I have an opportunity to think about. The problem is, where I am working now is not comfortable. There is a lot of stress/investigations. Not sure if I've been looked at for anything, but have suspected for a while I am not too welcomed in my current placement. I have been staying here because of the pay/benefits and because I am 30 min from my kids; 14 (g), 12 (b), and 9 (g). Really I've only stayed out of my commitment for being a dad. I get them every other weekend and once during the week.

The new opportunity will be with the same company, just 7 hrs away from my kids. I wont' be constantly looked at. I would be working with someone I work well with (he left where I am at and has been inviting me out whenever something opens). I would know him and his family, no one else, and will have less time with my kids.

Just feeling distraught about what to do.


----------



## Wolf1974 (Feb 19, 2014)

Only you can decide on what is most important to you.
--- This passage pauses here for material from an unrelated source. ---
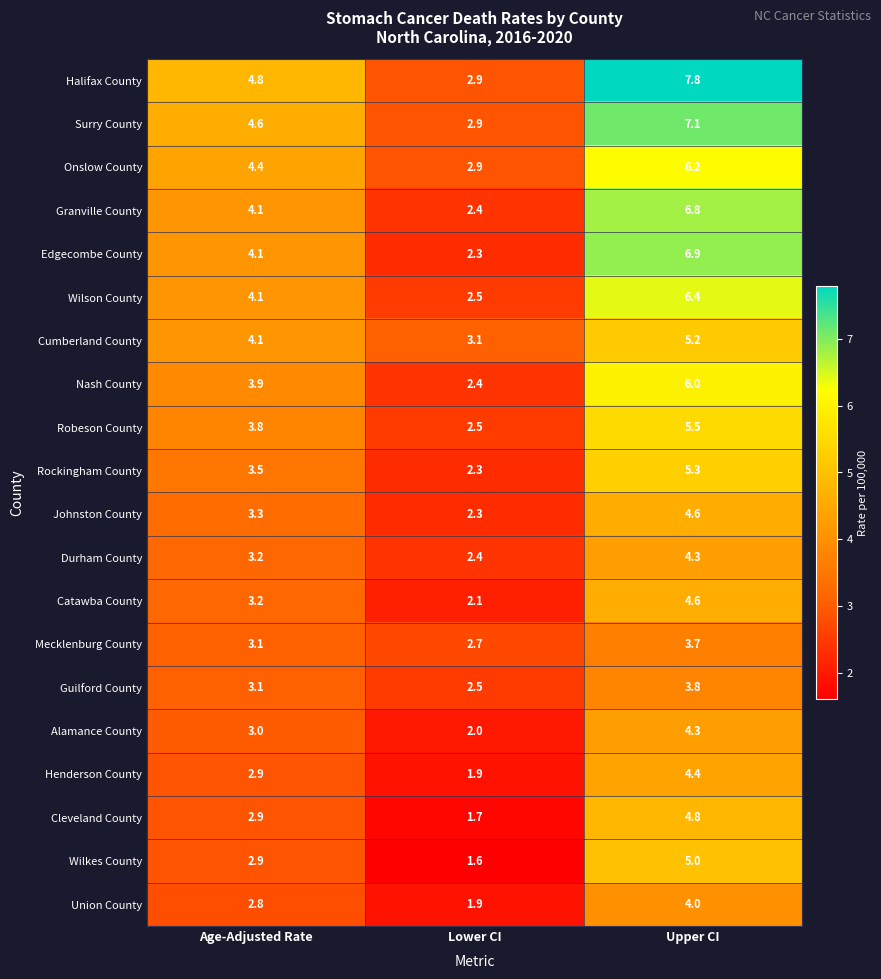

Rank the categories by Union County value from highest to lowest.

Upper CI, Age-Adjusted Rate, Lower CI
I know for me I would never be separated from my kids. I would quit my career and work at McDonald's if that's what it took to see them.


----------



## Cooper (Apr 18, 2008)

I agree with Wolf, leaving your kids is going to be a hard thing to live with long term, at least for me it would be. If you are doing nothing wrong in your job daily reviews shouldn't bother you, not sure what you mean by "always being watched and investigated", sounds a bit paranoid. You could leave that job and find other employment close by, that would be my first choice before leaving my kids behind.


----------



## zillard (Nov 13, 2012)

Cooper said:


> I agree with Wolf, leaving your kids is going to be a hard thing to live with long term, at least for me it would be.


More important - it would be harder on your kids, IF the move meant less time with them.


----------



## Mrlonelyhearts (Apr 12, 2012)

Cooper said:


> If you are doing nothing wrong in your job daily reviews shouldn't bother you, not sure what you mean by "always being watched and investigated", sounds a bit paranoid.
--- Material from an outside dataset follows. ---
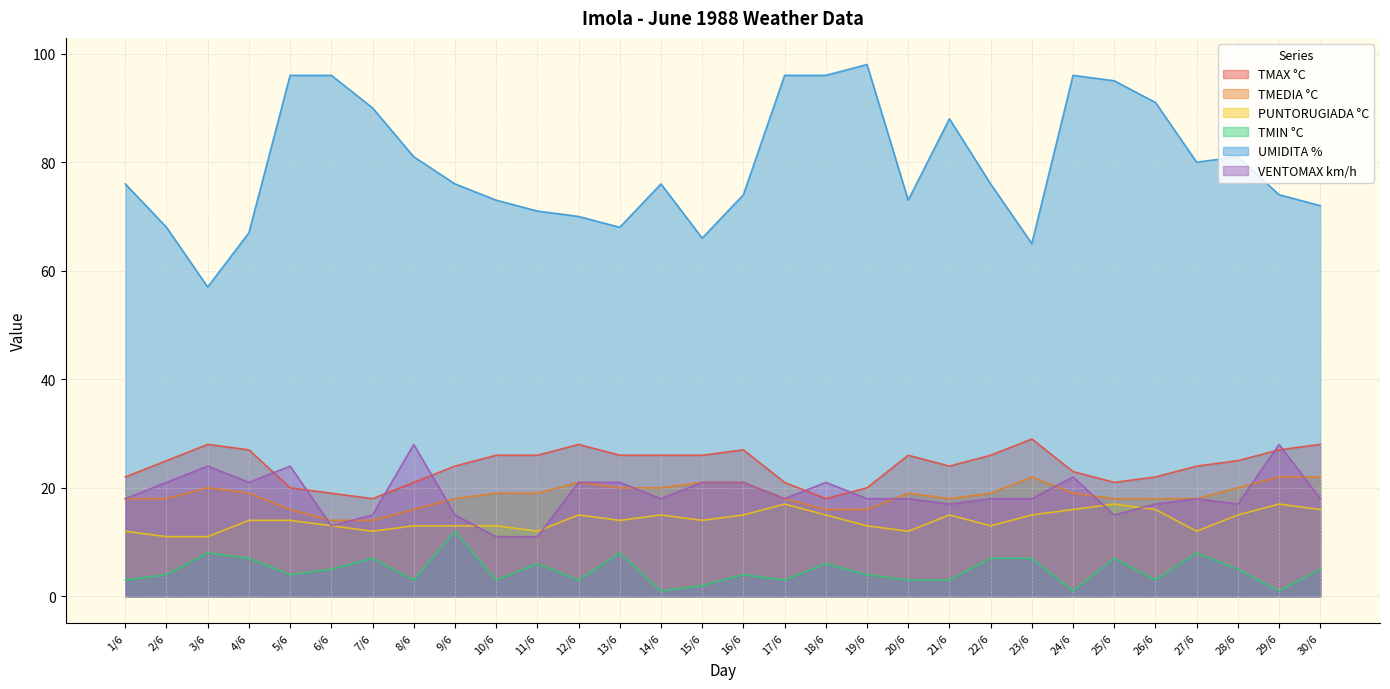

How many values in the VENTOMAX km/h series are below 18?

9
I know I've made mistakes, I am human. But nothing that should mean dismissal from service. Basically, our new program coordinator is telling me and others "everything is being looked at."



Wolf1974 said:


> I know for me I would never be separated from my kids. I would quit my career and work at McDonald's if that's what it took to see them.


Yeah, I hear you. I will consider what other options I have for employment. I can't leave my kids. It would break everyone's heart.


----------



## Chuck71 (Nov 5, 2012)

If you do not move..... you should go to court to get more time with your kids

one day a week and every other weekend..... seriously?

This is not 1975


----------